2. Thoroughly mix your dough so that the cannabis butter and North Infusions chocolate is evenly distributed throughout your batter for a more consistent cookie dosage.
3. When baking your cookies, keep an eye on them as all oven temperatures vary and you don’t want your cannabis cookies to burn!
4. Allow cookies to cool completely before storing as to alleviate excess moisture, to prevent shortening of the cookies shelf life.
And as the evening winds down, it’s always good to settle your stomach with a hot drink. Once again, Lady Gray’s Tasha Grossl has you covered.
HOT CHOCOLATE ALL THE WAYS
“Start with a good hot chocolate base,” Grossl said. “You can always just buy a high quality powder, but if the luxury affords you make up a big batch of your own. Here’s a great version by the Thug Kitchen.”
1/2 cup semi sweet chocolate chips (organic and vegan options available)
3 tablespoons cocoa powder (organic fair traded options abound)
2 teaspoon sugar (cane, brown, xylitol, whatever your preference)
2 teaspoon cornstarch or arrowroot powder
1/4 teaspoon ground cinnamon
1. Put everything into a blender or food processor to make a fine powder.
2. Store it in a mason jar because you’re cool like that.
When you’re ready, Grossl said, “Warm up whatever milk you like and add 2 tablespoons mix per cup of milk. A cup of this with a dollop of smooth peanut butter or Nutella mixed in is always a simple and sure thing.”
And then there’s the important part. “Our tincture in either an indica or a sativa is a great accurately dosed upgrade for any warm drink!” Add some in and drink up. And if you like a little spice in your beverage, try the following variation:
MEXICAN HOT CHOCOLATE
2 cups milk of choice
4 tablespoons hot chocolate base mix (make your own or use store bought)
2 pinches cayenne pepper 1/2 teaspoon cinnamon
1. Blend all over medium heat in a saucepan, whisking to blend.
2. Remove from heat
3. Whisk in some of Lady Gray’s tincture.
Ranstead, who grew up baking with her mom and had already owned and operated Bagels & Brew in Fairbanks for over a decade before adding Baked Alaska to her busy life, said “I love the science behind baking.
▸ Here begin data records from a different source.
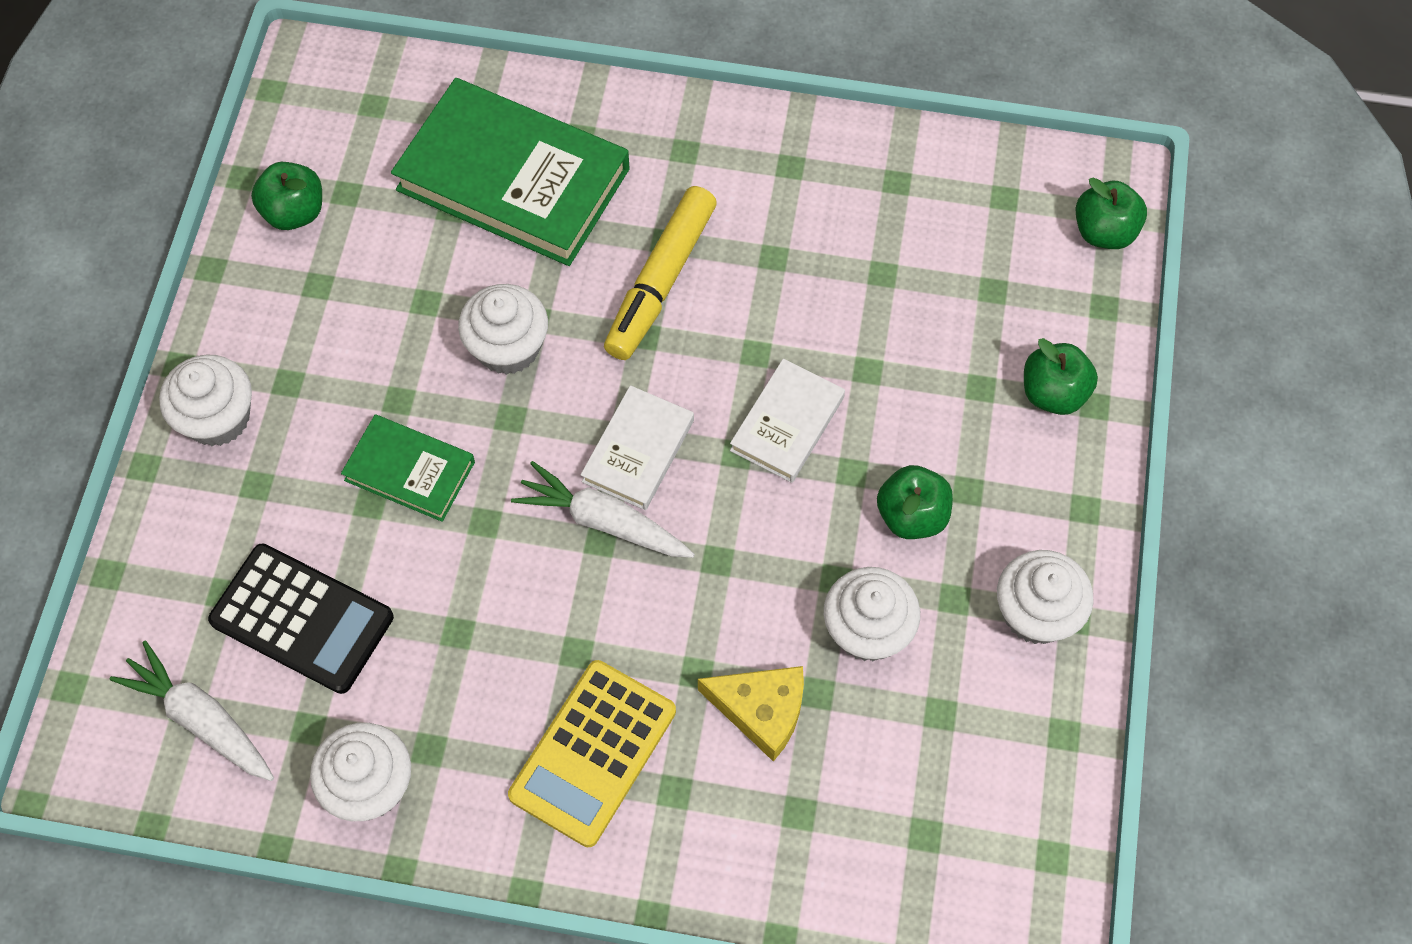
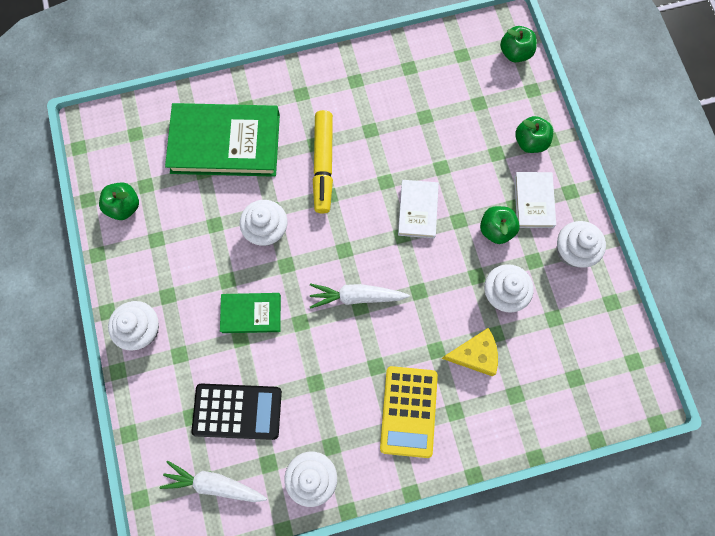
camera: 25 degrees left, 10 degrees up
(638, 451) = (355, 254): white book -> white book (533, 201)

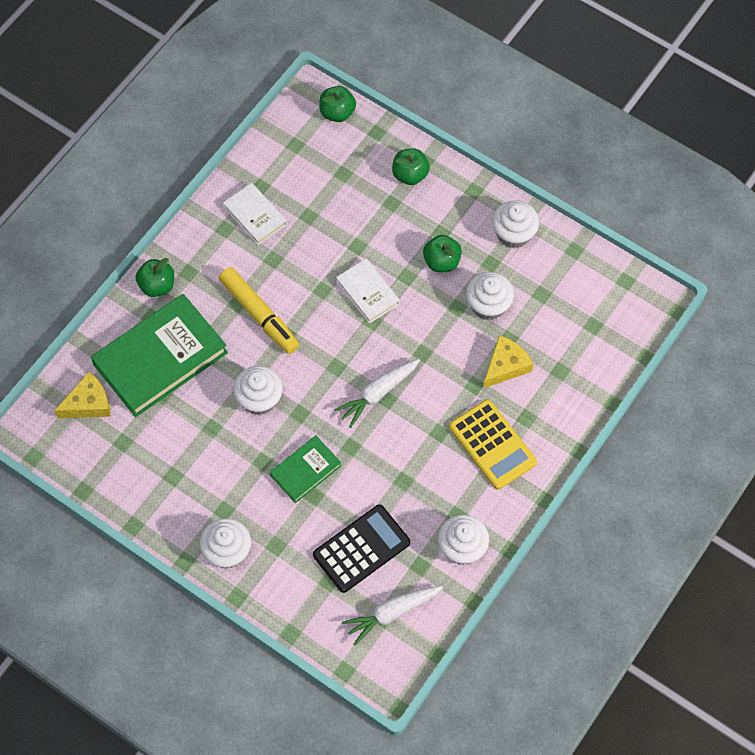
camera: 40 degrees left, 10 degrees down
(124, 206) = (121, 472): green apple -> green apple (157, 286)
(148, 137) = (88, 403): none -> yellow cheese
(533, 201) = (452, 219): white book -> white book (255, 216)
And when you add infused butters and coconut oil into the mix, it takes it to a new level. Attention to detail and being able to hit dosing targets has definitely become my passion. I strongly believe in the medicinal properties of marijuana, especially in edibles. And accurate, consistent dosing is so important.”
The effects of edibles take longer to set in than happens when smoking cannabis, and the high can be unexpectedly strong and long-lasting if you’re not careful. Berglin also pays close attention to dosing, and advises readers, “It is important to space your edible consumption and know the potency of your edible. Everyone is different, and this requires some experimentation.”
Meanwhile, in all of her social media postings, Ranstead reminds customers to be safe when consuming. Enjoy these treats, and do so responsibly so you can come back next year for more!